If history is a guide, many of Trump’s pro-industry moves won’t survive court challenges.

Federal courts blocked a vast majority of environmental rollbacks attempted during Trump’s first term. His administration won just 23% of cases, compared to an average success rate of 70% during previous presidencies, according to a New York University analysis.

But the far-right Supreme Court, including three justices appointed by Trump, appears increasingly hostile to environmental regulations. Last year the court reduced the power of the EPA and other federal agencies to adopt regulations unless lawmakers spell out the details. Several cases pending before the court could further hamstring the EPA’s ability to combat climate change and industrial pollution.

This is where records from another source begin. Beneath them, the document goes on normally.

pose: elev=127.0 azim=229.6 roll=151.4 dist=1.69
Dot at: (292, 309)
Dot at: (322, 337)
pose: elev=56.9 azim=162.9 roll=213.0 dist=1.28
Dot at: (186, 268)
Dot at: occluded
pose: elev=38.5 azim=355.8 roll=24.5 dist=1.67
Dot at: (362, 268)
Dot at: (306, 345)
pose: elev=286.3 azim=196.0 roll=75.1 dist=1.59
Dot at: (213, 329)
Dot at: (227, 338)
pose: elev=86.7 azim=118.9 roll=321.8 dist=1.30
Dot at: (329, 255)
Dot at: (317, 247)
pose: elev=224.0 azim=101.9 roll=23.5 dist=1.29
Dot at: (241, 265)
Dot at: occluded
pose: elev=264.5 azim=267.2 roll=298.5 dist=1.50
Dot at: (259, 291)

Many of Trump’s pronouncements are a rehash of things his aides dissuaded him from following through on during his first four years in office. This time it appears there is nobody in the White House willing to tell him no.

John Walke, an EPA lawyer in the Clinton administration who now directs clean air policies at the nonprofit Natural Resources Defense Council, noted another difference: During the past three months Trump has repeatedly threatened major law firms, several of which have agreed to work for free on causes the president cares about, including gutting climate regulations.

“Trump is more radicalized across the board than he was in his first term,” Walke said. “Whether it’s trying to repeal the (legal finding that climate change threatens humanity) or sending tanks down Pennsylvania Avenue on his birthday, he’s still resentful that a lot of these things were blocked by people from his first term who he now calls never-Trumpers.”

“Just as there is no coherent, consistent organizing principle or explanation for how he is dealing with tariffs and global trade, it’s the same with coal,” Walke said. “I think he has these gauzy, atavistic beliefs that he’s going to bring back 1870s America coal and trade because those are the ‘glory days’ of the country.”